# Work request
If a line of the entries below includes the word "significant", it counts; state the total and nothing further.

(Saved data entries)
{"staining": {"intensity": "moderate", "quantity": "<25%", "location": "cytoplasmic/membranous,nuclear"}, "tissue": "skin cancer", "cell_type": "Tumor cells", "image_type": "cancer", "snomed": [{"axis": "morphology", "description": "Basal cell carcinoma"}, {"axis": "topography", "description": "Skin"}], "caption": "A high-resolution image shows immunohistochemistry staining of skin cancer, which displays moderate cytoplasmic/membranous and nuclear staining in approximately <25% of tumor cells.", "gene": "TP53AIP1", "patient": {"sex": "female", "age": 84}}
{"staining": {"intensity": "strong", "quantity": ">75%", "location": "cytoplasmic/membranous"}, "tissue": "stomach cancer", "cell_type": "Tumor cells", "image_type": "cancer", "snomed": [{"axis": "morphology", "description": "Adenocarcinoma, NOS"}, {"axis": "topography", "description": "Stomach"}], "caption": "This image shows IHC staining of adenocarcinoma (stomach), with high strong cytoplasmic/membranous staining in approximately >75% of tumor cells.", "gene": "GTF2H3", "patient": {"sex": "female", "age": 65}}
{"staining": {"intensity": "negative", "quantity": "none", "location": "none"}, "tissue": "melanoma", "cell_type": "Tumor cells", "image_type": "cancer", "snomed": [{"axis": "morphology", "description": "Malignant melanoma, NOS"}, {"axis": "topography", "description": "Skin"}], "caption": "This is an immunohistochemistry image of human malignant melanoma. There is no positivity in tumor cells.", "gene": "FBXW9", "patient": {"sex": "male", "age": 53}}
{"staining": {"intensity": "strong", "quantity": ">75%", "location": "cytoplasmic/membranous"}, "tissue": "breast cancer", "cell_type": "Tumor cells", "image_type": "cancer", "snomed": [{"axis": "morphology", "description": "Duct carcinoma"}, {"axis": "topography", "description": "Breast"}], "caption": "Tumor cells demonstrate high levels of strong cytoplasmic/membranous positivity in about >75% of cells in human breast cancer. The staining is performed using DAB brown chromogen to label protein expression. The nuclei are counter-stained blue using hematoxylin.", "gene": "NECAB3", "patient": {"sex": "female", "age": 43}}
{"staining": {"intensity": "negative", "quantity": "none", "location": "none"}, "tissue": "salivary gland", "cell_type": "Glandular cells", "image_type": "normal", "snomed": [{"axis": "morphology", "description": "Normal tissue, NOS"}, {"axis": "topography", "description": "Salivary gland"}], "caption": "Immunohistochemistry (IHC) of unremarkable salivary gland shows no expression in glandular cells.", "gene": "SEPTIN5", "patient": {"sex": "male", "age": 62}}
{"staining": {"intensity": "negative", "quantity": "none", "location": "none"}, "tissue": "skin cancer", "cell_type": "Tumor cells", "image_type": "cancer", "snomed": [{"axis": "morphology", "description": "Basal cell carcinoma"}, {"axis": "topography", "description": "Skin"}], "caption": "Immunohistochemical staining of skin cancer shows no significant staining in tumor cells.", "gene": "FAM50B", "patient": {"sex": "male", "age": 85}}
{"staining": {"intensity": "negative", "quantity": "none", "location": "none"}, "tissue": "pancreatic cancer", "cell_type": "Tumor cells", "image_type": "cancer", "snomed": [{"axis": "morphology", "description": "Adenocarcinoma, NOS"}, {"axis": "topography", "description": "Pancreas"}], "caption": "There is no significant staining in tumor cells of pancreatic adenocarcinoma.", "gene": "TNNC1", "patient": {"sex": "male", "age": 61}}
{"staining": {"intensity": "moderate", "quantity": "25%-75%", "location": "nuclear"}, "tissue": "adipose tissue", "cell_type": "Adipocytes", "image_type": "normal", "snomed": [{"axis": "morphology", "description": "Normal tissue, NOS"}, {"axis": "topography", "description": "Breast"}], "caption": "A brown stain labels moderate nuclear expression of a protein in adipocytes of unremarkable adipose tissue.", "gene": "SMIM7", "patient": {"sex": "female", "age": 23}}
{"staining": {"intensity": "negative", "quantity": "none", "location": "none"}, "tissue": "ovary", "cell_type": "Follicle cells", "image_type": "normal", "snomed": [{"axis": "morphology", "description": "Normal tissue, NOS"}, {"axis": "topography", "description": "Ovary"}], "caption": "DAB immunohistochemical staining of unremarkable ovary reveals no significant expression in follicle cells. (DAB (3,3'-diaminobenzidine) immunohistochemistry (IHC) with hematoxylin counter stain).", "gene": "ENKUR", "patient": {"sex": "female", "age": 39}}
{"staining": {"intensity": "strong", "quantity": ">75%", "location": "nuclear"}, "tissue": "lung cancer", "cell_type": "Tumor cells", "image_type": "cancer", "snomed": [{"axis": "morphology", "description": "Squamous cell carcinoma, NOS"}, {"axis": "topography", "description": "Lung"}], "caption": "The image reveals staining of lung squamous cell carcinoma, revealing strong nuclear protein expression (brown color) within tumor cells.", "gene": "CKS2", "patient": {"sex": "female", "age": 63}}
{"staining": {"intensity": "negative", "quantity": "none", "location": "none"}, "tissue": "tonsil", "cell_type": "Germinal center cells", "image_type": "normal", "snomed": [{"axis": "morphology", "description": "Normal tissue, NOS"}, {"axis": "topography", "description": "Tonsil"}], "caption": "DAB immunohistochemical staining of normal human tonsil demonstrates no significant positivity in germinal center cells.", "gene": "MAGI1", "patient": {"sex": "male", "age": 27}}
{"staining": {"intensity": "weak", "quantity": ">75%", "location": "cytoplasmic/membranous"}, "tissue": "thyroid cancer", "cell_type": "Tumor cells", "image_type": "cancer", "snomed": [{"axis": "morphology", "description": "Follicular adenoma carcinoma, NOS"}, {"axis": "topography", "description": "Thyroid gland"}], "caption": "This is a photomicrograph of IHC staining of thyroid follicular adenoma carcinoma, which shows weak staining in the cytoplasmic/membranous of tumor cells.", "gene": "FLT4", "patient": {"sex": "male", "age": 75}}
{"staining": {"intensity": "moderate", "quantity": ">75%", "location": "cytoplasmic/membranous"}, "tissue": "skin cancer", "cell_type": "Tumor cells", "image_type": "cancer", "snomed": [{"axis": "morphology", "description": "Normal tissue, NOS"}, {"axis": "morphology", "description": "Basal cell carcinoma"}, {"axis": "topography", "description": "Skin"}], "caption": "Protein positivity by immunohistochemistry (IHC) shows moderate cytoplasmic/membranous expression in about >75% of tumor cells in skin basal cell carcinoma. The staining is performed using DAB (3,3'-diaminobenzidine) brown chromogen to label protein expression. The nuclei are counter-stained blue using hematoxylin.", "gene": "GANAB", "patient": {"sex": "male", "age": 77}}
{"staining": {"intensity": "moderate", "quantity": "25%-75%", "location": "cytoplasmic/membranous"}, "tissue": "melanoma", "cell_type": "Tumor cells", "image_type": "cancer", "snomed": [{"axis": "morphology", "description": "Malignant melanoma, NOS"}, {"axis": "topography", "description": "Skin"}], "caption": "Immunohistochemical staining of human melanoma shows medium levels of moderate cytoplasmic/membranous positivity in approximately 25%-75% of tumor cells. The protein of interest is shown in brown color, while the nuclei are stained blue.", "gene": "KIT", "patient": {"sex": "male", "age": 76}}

# Reply
4